##### Texto de leitura #####
Transformar o conhecimento em políticas públicas

O deputado estadual Carlos Zarattini é o coordenador das áreas de Ciência, Tecnologia e Comunicação do Fórum São Paulo Século 21, organizado pela Assembléia Legislativa do Estado. Preparou cuidadosamente os trabalhos do grupo encarregado dessas áreas. Um conselho formado por 20 pessoas, incluindo representantes das universidades e dos institutos de pesquisa de São Paulo, de cientistas e de empresas, discutiu profundamente como tematizar a questão, antes do próprio início dos debates. Os resultados foram muito bons, afirma.

Zarattini não chegou a fazer uma exposição durante os debates. O texto destas páginas, resumindo suas idéias sobre a situação da ciência e tecnologia no Estado, foi produzido especialmente para a revista Pesquisa FAPESP. Defensor dos investimentos em pesquisa científica e tecnológica, acha importante a sociedade entender que essas aplicações são decisivas para o futuro.?Muitas vezes, não se obtêm resultados em um ano ou dois?, explica,?mas, dado o passo, certamente eles vão aparecer?.
#####
- [Lista de tarefas]:
1. Reproduza, sem nenhuma alteração, o trecho do texto sobre ciência e tecnologia em São Paulo que vai de "Transformar o conhecimento" a "muito bons, afirma.".
2. Segundo o texto sobre ciência e tecnologia em São Paulo, quantas pessoas formavam o conselho que discutiu como tematizar a questão?
3. Dê continuidade ao texto sobre ciência e tecnologia em São Paulo a partir do ponto em que ele termina.
##### Registros #####
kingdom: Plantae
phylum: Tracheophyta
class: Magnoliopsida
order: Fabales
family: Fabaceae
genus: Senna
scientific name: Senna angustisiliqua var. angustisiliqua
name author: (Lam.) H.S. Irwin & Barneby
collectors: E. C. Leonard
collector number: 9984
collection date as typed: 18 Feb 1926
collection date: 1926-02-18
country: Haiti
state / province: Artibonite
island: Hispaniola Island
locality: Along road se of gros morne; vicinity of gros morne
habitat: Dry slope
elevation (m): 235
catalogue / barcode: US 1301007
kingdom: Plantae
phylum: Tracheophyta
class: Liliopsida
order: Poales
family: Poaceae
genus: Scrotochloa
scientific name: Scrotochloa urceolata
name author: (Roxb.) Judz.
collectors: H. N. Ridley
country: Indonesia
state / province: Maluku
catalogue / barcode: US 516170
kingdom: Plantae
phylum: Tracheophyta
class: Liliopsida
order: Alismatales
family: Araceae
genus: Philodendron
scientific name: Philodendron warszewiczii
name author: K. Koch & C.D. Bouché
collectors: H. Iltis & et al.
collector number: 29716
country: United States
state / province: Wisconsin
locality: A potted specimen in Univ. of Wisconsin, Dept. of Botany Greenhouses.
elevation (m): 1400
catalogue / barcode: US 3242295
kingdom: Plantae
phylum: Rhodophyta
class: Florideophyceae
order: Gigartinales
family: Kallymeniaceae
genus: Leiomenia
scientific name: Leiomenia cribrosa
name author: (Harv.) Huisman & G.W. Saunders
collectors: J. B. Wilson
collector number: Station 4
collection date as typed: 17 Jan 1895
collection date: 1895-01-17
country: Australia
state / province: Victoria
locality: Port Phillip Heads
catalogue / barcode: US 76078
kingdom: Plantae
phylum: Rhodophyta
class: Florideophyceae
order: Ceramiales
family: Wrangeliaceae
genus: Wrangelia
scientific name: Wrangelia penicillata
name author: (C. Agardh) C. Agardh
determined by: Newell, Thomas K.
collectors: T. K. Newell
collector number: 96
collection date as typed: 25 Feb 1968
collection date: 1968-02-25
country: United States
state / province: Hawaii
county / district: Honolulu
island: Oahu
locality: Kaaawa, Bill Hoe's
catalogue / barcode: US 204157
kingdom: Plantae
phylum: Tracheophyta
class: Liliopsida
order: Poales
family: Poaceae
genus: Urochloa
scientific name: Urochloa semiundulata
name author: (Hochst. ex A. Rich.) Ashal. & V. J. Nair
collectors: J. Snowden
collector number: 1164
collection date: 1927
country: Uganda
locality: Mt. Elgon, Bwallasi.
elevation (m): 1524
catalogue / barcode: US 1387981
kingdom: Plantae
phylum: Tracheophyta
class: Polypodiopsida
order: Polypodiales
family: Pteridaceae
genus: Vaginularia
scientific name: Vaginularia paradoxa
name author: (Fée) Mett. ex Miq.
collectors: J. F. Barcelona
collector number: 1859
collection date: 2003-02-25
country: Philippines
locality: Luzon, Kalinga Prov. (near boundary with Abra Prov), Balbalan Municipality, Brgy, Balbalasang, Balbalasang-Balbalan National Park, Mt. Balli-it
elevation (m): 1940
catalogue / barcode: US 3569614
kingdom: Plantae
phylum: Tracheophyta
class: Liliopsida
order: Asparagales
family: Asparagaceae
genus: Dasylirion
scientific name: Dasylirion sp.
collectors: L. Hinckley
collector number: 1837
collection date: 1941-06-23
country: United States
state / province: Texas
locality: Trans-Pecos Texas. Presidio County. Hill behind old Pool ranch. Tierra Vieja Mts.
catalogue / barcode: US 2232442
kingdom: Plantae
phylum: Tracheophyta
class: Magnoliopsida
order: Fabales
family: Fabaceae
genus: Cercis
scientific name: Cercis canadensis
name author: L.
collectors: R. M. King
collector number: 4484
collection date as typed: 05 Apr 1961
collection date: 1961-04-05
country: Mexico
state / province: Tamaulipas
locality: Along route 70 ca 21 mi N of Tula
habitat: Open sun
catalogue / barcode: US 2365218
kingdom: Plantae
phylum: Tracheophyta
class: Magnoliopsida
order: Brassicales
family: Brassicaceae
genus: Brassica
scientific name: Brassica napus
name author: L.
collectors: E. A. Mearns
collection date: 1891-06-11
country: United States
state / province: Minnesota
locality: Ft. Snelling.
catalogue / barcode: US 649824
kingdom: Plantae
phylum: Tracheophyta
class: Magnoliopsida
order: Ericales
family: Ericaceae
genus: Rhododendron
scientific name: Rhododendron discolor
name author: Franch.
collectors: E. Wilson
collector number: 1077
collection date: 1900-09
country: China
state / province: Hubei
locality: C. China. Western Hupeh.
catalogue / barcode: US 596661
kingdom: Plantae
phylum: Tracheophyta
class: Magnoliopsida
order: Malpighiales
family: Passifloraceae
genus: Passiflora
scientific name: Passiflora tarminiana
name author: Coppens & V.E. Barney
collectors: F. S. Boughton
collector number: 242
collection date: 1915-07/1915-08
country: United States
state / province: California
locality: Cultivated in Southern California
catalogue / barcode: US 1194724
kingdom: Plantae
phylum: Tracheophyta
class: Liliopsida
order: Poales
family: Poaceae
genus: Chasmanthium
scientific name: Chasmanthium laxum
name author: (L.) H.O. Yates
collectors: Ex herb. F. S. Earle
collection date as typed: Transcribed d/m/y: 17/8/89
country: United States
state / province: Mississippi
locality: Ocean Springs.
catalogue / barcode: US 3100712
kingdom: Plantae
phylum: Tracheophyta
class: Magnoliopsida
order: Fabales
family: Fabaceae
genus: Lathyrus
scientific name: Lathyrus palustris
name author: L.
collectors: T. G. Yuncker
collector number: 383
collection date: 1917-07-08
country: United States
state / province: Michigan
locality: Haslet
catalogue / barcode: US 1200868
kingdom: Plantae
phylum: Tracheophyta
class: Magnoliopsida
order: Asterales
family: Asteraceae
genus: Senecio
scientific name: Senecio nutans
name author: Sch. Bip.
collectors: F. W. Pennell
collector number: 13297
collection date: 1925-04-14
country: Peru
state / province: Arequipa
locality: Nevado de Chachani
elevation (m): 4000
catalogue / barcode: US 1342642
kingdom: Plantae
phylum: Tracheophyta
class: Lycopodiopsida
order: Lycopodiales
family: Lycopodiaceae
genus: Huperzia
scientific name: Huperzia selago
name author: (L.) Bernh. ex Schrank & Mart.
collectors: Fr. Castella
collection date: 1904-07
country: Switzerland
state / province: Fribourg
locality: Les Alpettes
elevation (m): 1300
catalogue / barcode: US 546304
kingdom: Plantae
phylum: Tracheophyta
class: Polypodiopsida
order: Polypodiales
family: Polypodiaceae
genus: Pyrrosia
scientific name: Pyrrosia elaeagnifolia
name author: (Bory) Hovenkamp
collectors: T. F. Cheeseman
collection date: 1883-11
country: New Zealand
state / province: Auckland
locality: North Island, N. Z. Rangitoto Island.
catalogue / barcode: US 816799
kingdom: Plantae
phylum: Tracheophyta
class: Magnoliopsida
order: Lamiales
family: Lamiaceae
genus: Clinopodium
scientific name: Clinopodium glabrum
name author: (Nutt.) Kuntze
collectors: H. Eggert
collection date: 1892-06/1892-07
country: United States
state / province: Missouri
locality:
#####
- [Resultados por tarefa]:
1.
Transformar o conhecimento em políticas públicas

O deputado estadual Carlos Zarattini é o coordenador das áreas de Ciência, Tecnologia e Comunicação do Fórum São Paulo Século 21, organizado pela Assembléia Legislativa do Estado. Preparou cuidadosamente os trabalhos do grupo encarregado dessas áreas. Um conselho formado por 20 pessoas, incluindo representantes das universidades e dos institutos de pesquisa de São Paulo, de cientistas e de empresas, discutiu profundamente como tematizar a questão, antes do próprio início dos debates. Os resultados foram muito bons, afirma.

2. O conselho era formado por 20 pessoas.

3.
Formado em Economia pela Universidade de São Paulo (USP) e técnico em transporte público da Companhia do Metropolitano de São Paulo, Zarattini elegeu-se deputado estadual pelo Partido dos Trabalhadores (PT), em 1998. Antes, foi suplente de vereador na Capital, entre 1992 e 1996, e participou das políticas estudantil e sindical, ocupando, inclusive, o cargo de secretário-geral do Sindicato dos Metroviários de São Paulo.

O Fórum São Paulo Século 21 foi criado, em 1999, com o objetivo principal de estabelecer um diálogo entre a Assembléia Legislativa do Estado de São Paulo e os diversos setores da sociedade. A partir desse encontro, o Legislativo quer discutir um projeto capaz de fazer com que São Paulo se mantenha no rumo do desenvolvimento e esteja à sua frente, aumentando a qualidade de vida da população do estado e melhorando as condições de produção.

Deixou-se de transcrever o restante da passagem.